I have written often here about the difficulties we get into by uncritically saying ‘yes’ to requests so often. Resentment, frustration and overwhelm are often the result.
Some of our difficulty comes not so much from the answer we give, but from overlooking a critical step, which happens between the request being made and the answer being given. We forget to talk with the requester about what they meant.
Perhaps we get embarrassed. We’re supposed to understand what’s being asked of us, of course. Or perhaps we have forgotten that talking and listening productively is a much a form of action as ‘taking action’.
And so we rush in headlong, only to find that the proposal that was apparently urgent can wait a while. Or that when she said “I need to know all the figures” she meant just the three most important ones. Or that the budget constraints were much tighter than we expected. Or that the other project we’re having to put aside is more important. Or that someone else was already on it.
Sometimes we even find that the person asking didn’t understand all the aspects of the request themselves, or the knock-on effect of our ‘yes’.
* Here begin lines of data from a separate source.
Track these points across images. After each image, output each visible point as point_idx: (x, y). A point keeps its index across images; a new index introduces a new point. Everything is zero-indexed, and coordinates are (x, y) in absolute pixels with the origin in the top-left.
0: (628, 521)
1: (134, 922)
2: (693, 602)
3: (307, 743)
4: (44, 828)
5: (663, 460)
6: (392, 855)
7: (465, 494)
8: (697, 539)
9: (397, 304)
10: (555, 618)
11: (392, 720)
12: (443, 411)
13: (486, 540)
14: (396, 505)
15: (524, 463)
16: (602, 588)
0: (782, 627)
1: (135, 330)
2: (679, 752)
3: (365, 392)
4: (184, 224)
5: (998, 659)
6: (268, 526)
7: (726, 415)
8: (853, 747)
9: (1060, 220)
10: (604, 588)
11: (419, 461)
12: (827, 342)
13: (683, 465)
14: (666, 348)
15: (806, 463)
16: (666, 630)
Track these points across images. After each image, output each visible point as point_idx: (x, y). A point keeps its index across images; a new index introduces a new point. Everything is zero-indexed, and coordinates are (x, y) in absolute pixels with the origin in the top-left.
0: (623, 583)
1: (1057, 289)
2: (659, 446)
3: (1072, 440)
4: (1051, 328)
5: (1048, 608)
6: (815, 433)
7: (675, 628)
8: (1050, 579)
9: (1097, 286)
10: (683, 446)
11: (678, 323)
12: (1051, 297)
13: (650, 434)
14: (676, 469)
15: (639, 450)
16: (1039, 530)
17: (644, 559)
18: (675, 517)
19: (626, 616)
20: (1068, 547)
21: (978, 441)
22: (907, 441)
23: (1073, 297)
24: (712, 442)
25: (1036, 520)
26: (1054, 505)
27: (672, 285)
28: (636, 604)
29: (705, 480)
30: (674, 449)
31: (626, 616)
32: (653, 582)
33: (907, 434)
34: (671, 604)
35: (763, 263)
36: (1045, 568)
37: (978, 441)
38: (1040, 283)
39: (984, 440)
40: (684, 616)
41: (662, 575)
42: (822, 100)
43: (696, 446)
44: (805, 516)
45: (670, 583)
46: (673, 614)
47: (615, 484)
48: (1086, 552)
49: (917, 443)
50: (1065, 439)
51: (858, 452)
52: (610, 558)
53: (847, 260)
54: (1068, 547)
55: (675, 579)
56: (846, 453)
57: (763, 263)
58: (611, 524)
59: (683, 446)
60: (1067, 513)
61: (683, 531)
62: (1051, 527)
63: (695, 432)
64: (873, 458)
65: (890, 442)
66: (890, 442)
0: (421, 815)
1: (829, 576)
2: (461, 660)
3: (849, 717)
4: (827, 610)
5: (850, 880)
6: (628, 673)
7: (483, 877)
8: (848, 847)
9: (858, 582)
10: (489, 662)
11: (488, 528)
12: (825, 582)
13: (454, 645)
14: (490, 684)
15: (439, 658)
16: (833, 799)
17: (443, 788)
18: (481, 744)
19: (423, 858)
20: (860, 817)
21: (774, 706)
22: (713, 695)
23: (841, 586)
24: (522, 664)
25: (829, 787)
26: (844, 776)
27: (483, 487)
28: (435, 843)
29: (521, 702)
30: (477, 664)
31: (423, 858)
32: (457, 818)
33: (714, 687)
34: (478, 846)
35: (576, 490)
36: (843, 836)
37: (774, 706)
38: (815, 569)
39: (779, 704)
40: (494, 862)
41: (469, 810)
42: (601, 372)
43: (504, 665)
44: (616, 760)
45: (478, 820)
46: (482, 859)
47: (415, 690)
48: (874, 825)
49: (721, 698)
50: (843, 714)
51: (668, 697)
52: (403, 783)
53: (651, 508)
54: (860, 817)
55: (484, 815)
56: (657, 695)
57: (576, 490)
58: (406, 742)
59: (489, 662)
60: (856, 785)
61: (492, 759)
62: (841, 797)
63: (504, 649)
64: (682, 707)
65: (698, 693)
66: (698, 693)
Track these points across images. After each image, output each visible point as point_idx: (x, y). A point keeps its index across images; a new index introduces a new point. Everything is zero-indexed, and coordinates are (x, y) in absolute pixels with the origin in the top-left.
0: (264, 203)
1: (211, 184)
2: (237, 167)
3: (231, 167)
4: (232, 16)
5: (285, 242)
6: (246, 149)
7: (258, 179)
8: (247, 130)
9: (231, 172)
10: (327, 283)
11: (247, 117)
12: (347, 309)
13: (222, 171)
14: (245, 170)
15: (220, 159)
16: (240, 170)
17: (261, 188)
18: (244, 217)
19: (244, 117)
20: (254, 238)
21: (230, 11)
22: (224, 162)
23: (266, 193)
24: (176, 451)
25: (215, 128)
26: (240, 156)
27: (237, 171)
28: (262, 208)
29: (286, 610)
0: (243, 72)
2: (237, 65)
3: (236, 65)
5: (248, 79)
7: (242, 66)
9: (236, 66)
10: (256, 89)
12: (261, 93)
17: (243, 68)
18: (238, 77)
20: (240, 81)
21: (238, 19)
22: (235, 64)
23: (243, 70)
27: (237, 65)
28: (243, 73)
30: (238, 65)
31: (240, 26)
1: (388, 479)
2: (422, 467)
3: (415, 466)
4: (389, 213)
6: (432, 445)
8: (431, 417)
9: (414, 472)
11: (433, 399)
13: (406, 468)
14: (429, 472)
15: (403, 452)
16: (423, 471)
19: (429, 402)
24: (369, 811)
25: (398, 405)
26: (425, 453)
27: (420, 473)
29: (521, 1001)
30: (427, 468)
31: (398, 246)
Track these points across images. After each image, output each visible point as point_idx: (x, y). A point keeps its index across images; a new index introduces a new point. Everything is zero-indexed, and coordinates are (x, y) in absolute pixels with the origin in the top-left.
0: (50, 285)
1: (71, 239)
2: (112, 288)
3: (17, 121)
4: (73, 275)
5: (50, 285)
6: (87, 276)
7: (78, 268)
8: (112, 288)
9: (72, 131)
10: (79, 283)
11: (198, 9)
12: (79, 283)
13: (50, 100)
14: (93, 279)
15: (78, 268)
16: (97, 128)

In my work in organisations I’m surprised repeatedly by how common it is to leave out this basic step – a dialogue between requester and requested that continues until both are satisfied that what is being asked has been fully understood. Often such a dialogue will result in a different course of action being taken, or discovering that none is needed after all.
Unless we stop to talk with one another until a meaningful yes or no is possible, we’re condemning ourselves to a cycle of wastefulness that none of us can afford.